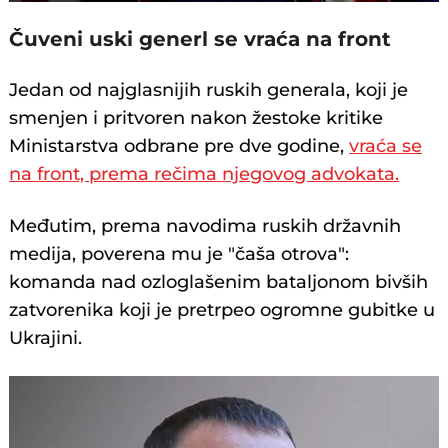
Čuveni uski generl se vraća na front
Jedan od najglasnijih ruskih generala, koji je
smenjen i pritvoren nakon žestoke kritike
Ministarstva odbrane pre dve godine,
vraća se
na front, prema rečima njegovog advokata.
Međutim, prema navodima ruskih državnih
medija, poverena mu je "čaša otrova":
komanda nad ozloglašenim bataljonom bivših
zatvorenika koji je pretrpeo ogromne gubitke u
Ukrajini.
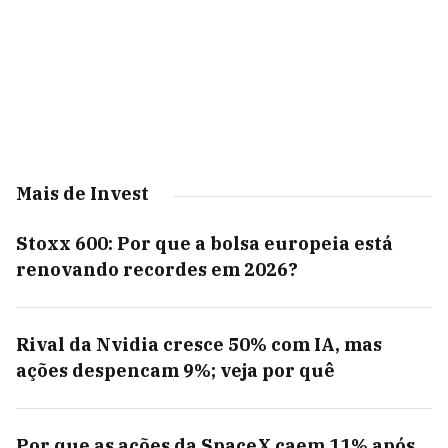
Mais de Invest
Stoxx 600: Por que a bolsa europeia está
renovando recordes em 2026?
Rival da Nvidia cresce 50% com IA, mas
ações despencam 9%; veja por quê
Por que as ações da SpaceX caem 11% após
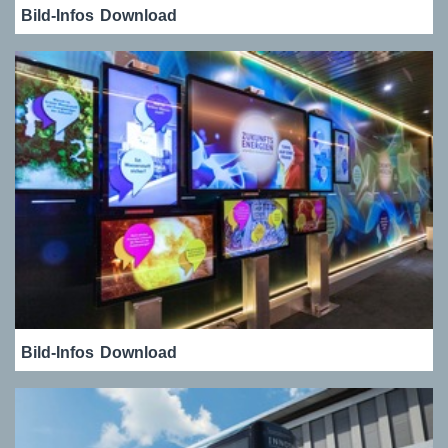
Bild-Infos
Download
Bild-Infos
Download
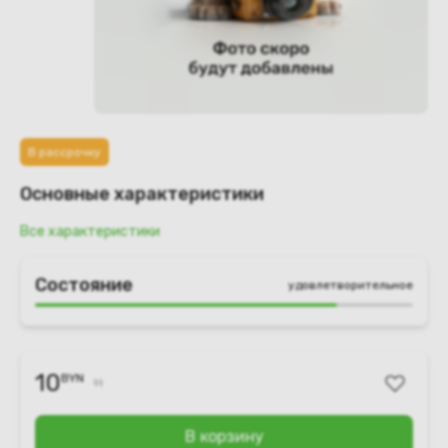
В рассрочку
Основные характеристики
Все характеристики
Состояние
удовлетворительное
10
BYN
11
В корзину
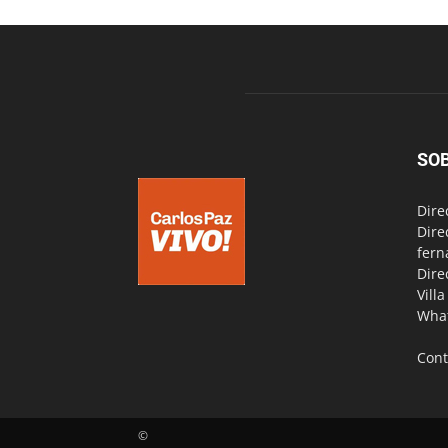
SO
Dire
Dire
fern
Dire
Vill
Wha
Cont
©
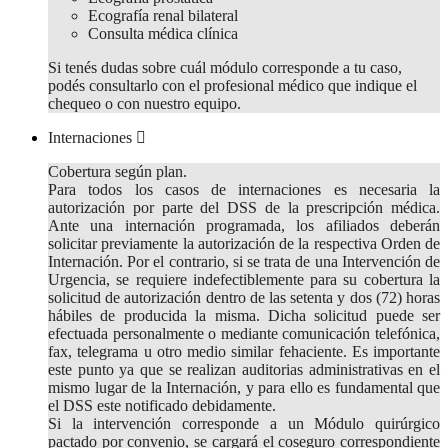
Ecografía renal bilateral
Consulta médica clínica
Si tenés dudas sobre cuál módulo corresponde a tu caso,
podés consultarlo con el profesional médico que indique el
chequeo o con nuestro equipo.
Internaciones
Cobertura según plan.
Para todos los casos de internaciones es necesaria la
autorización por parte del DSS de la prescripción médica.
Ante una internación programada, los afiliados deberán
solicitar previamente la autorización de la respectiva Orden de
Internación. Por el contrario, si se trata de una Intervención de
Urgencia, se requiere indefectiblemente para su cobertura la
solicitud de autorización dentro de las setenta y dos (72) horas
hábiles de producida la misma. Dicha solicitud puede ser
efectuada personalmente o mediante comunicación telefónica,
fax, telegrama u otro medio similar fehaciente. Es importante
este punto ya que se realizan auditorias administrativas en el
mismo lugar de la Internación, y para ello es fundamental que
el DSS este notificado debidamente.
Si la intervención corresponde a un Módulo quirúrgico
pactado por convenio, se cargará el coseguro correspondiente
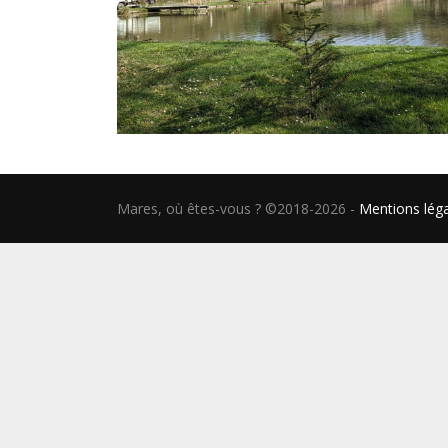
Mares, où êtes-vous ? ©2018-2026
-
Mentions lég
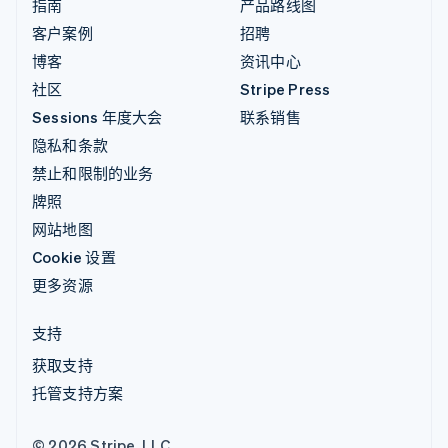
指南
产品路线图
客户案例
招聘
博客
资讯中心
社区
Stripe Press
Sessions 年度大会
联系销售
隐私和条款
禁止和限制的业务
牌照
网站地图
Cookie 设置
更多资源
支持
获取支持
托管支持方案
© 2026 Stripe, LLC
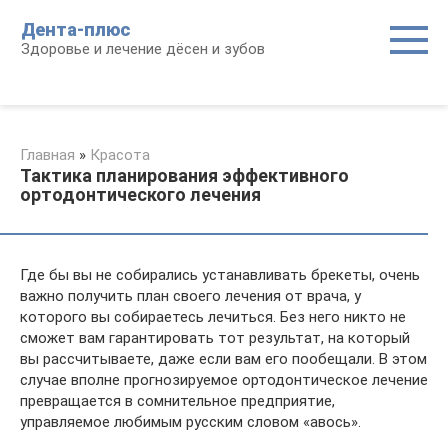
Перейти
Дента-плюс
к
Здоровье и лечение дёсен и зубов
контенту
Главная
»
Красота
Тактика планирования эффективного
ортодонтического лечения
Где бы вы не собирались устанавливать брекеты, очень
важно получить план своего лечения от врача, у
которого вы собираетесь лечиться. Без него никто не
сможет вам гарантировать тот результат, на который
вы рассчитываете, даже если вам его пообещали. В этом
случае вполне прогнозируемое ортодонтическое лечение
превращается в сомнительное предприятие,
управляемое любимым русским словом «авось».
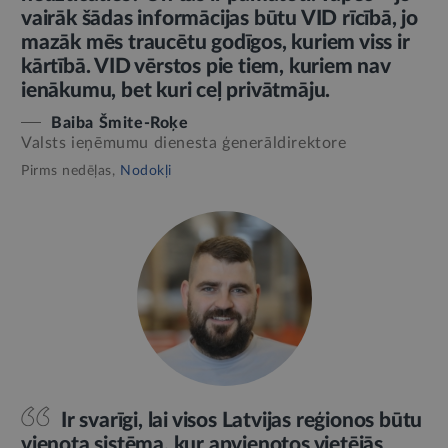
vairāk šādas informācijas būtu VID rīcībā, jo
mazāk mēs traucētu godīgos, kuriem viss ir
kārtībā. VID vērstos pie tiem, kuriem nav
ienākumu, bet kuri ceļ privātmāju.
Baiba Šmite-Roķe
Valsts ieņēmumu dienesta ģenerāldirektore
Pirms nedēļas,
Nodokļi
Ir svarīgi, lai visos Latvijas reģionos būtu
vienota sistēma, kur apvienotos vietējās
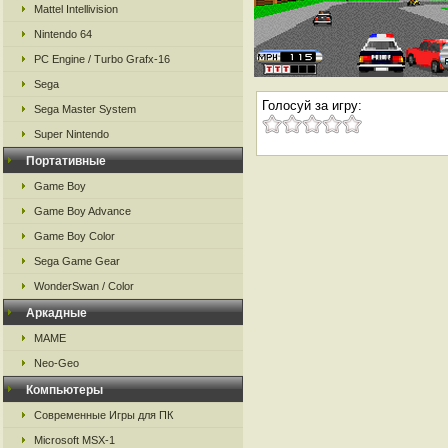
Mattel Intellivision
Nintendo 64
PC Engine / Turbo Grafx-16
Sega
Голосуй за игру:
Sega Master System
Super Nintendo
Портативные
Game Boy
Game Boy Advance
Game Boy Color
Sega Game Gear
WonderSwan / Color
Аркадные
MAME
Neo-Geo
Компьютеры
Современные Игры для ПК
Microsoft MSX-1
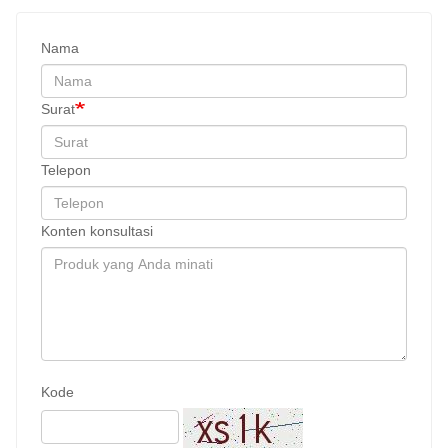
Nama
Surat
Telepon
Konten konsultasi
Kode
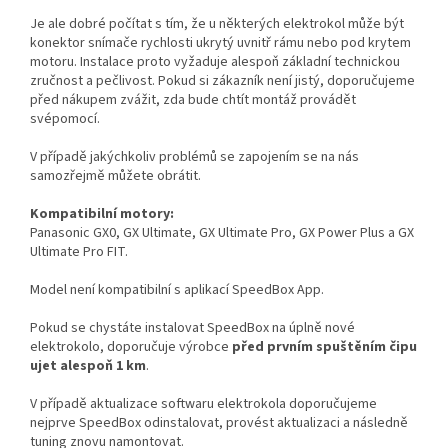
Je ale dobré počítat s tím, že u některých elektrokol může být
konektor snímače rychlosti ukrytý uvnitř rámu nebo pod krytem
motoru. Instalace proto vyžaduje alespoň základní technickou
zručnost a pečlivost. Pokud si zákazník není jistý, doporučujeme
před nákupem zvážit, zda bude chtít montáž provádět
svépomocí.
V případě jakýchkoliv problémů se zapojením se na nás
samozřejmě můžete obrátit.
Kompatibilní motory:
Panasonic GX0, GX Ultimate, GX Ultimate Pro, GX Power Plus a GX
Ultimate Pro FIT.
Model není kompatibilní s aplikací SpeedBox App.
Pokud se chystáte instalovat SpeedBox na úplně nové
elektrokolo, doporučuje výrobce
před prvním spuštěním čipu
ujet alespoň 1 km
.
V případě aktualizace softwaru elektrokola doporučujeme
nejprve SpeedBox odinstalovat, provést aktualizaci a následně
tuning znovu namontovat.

____

_Exercise details_: Set down, from the entries above, exactly the lines from the one with "Si tenés dudas" up to and including the one with "solicitud de autorización", and no other lines.

_Output of the task_:
Si tenés dudas sobre cuál módulo corresponde a tu caso,
podés consultarlo con el profesional médico que indique el
chequeo o con nuestro equipo.
Internaciones
Cobertura según plan.
Para todos los casos de internaciones es necesaria la
autorización por parte del DSS de la prescripción médica.
Ante una internación programada, los afiliados deberán
solicitar previamente la autorización de la respectiva Orden de
Internación. Por el contrario, si se trata de una Intervención de
Urgencia, se requiere indefectiblemente para su cobertura la
solicitud de autorización dentro de las setenta y dos (72) horas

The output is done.